Entscheidungsstichwort (Thema)
Rücknahme eines rechtswidrigen unanfechtbaren Haftungsbescheids
Leitsatz (NV)
Die Entscheidung des Finanzamtes, die Rücknahme eines rechtswidrigen unanfechtbaren Haftungsbescheids abzulehnen, ist in der Regel ermessensfehlerfrei, wenn der Haftungsschuldner die Gründe, die seiner Auffassung nach eine Rücknahme rechtfertigen, mit einem fristgerecht eingelegten Einspruch gegen den Bescheid hätte vorbringen können.
Normenkette
AO 1977 § 130 Abs. 1; FGO § 102
Tatbestand
I. Die Antragstellerin und Beschwerdeführerin (Antragstellerin) führt beim Finanzgericht (FG) einen Rechtsstreit gegen den Beklagten (Finanzamt ―FA―) wegen Haftung für Körperschaftsteuer, Umsatzsteuer, Umsatzsteuervorauszahlungen, Zinsen und Säumniszuschlägen. Grund für die Inanspruchnahme der Antragstellerin als Haftungsschuldnerin war die Tatsache, dass sie ab März 1995 Geschäftsführerin einer GmbH war, die ihren Zahlungsverpflichtungen gegenüber dem FA ab Ende Mai 1995 nicht mehr nachkam und zahlungsunfähig wurde.

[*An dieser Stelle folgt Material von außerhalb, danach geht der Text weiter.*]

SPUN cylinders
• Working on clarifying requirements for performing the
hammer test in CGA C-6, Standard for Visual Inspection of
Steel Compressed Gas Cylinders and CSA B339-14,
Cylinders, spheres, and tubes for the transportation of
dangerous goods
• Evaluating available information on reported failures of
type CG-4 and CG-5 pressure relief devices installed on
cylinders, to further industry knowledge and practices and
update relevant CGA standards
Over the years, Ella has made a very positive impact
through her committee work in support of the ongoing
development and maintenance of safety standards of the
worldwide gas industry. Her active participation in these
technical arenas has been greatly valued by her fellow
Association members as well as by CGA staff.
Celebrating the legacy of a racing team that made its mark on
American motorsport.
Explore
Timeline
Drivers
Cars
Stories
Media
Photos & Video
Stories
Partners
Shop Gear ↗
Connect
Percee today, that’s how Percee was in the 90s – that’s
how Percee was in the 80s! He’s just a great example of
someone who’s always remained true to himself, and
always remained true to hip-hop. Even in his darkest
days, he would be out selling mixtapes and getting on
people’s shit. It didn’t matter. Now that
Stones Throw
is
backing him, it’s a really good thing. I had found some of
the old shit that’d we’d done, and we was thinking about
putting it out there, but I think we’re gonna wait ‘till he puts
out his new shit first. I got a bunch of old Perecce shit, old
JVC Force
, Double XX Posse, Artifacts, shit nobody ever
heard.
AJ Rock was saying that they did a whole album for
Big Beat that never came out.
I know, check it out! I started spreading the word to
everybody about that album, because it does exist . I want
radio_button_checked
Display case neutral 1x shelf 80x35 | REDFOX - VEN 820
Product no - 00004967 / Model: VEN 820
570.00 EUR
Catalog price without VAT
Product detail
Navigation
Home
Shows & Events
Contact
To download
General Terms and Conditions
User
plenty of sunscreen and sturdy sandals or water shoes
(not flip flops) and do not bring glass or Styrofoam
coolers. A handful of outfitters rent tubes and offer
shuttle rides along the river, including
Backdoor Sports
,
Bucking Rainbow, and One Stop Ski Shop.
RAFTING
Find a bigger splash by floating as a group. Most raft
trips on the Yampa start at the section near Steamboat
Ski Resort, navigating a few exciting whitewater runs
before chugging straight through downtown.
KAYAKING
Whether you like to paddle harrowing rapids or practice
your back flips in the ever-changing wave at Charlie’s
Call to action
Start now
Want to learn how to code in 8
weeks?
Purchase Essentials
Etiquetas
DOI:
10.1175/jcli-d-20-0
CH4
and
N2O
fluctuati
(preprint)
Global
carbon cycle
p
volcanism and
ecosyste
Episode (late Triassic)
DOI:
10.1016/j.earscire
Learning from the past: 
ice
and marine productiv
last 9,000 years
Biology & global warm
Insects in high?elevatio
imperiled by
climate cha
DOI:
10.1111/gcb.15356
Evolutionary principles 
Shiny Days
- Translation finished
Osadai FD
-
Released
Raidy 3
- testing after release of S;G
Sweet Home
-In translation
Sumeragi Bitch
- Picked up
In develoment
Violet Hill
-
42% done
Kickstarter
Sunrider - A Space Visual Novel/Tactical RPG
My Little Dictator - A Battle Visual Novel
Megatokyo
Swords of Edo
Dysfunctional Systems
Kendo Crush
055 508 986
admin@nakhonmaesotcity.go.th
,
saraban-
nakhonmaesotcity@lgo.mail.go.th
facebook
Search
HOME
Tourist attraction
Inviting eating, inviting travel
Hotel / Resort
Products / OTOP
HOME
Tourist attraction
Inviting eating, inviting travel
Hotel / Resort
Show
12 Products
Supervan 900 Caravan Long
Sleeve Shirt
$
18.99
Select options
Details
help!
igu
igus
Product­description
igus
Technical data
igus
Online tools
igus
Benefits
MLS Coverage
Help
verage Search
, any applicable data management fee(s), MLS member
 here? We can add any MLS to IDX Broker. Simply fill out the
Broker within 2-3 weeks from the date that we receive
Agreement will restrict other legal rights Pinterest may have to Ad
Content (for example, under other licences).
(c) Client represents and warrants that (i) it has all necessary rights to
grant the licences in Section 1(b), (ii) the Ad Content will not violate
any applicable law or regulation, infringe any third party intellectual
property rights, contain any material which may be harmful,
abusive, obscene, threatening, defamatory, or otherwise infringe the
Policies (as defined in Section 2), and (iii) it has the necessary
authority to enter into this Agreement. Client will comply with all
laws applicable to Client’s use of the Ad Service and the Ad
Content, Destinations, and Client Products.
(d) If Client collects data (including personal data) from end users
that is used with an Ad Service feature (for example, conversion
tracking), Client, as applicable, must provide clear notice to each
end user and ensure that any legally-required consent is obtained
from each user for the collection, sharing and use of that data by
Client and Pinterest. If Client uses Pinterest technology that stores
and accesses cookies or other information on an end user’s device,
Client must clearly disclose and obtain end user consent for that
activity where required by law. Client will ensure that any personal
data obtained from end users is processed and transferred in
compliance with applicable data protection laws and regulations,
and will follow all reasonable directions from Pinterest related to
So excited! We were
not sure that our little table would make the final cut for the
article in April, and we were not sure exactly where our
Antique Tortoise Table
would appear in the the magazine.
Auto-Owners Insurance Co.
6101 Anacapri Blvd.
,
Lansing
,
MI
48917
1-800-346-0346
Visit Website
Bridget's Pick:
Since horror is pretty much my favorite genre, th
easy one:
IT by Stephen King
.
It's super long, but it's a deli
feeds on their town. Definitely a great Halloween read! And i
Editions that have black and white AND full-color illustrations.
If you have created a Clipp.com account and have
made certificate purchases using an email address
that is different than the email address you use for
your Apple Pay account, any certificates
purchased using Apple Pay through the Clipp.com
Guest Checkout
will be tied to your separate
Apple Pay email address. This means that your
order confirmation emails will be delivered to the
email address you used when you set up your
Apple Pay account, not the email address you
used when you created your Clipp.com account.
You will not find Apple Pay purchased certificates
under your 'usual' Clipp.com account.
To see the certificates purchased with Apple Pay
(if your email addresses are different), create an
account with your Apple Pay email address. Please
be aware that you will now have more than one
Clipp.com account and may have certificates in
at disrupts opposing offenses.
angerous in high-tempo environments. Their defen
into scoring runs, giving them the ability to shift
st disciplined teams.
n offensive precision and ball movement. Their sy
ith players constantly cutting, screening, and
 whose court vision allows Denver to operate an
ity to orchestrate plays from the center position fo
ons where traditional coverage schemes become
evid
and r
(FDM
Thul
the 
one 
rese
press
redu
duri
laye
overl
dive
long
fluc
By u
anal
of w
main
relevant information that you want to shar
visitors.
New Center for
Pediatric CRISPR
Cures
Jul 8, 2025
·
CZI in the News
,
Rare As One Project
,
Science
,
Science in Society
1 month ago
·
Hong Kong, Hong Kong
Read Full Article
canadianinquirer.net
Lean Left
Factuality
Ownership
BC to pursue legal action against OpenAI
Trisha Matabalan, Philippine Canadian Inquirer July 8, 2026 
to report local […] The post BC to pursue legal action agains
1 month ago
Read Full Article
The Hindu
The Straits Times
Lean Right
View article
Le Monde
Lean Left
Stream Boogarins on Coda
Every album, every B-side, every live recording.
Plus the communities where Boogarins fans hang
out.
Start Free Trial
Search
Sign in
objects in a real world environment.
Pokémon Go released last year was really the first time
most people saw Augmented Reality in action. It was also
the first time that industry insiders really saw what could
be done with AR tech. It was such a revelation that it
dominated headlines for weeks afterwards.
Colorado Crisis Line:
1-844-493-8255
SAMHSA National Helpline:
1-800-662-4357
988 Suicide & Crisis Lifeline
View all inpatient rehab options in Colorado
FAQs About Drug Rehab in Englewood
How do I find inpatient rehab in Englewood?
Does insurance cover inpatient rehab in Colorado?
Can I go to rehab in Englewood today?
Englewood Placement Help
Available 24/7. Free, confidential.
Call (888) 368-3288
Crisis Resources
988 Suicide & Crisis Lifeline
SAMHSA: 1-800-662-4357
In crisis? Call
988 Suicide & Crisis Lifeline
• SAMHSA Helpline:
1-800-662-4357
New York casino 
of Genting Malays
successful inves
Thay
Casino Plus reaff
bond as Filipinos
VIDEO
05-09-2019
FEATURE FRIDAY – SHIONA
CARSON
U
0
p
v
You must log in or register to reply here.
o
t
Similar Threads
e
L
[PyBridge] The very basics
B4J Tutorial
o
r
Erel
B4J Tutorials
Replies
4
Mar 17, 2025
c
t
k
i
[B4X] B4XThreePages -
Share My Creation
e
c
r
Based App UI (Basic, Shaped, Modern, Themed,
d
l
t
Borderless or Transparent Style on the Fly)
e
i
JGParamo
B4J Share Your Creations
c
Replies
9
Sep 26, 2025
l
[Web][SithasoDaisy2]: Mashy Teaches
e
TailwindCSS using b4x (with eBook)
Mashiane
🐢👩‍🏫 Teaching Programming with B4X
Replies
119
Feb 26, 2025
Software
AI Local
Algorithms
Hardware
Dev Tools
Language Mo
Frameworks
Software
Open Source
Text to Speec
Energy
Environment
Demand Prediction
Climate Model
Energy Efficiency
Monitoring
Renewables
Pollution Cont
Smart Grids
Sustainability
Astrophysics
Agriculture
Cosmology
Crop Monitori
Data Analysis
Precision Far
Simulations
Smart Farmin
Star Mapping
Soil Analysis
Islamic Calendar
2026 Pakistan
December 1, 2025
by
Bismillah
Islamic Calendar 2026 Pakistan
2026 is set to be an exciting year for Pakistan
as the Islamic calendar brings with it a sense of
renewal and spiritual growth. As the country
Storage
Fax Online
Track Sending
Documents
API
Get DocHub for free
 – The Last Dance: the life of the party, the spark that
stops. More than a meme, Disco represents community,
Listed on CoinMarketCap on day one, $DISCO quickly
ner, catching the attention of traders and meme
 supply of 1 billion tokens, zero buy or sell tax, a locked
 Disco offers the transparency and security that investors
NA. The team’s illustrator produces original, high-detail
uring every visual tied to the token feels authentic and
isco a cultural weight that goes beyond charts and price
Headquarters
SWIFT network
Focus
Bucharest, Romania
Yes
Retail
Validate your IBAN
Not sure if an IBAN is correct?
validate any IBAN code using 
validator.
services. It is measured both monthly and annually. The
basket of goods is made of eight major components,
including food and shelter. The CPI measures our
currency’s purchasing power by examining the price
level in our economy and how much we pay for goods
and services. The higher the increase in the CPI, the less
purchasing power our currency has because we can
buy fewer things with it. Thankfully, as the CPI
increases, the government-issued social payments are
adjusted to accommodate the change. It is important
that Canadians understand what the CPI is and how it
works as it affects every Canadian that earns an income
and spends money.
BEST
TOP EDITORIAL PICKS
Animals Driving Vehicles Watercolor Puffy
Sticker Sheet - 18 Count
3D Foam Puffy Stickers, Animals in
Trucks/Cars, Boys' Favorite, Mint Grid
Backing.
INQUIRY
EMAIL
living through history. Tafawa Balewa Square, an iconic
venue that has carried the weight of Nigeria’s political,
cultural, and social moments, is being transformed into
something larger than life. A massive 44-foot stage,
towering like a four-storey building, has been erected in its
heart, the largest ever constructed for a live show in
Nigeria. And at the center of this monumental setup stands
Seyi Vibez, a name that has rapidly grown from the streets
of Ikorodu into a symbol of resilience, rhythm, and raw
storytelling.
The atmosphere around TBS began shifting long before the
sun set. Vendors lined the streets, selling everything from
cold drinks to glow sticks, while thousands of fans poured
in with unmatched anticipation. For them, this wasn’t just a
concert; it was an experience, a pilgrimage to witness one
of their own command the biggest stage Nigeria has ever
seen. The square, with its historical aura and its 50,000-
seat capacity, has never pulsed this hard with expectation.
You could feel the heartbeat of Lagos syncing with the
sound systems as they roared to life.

In dem Rechtsstreit begehrt die Antragstellerin sinngemäß, das FA zu verpflichten, gemäß § 130 Abs. 1 der Abgabenordnung (AO 1977) den unanfechtbaren Haftungsbescheid vom 15. Mai 1997 in Gestalt der Einspruchsentscheidung vom 15. Februar 2000 zurückzunehmen.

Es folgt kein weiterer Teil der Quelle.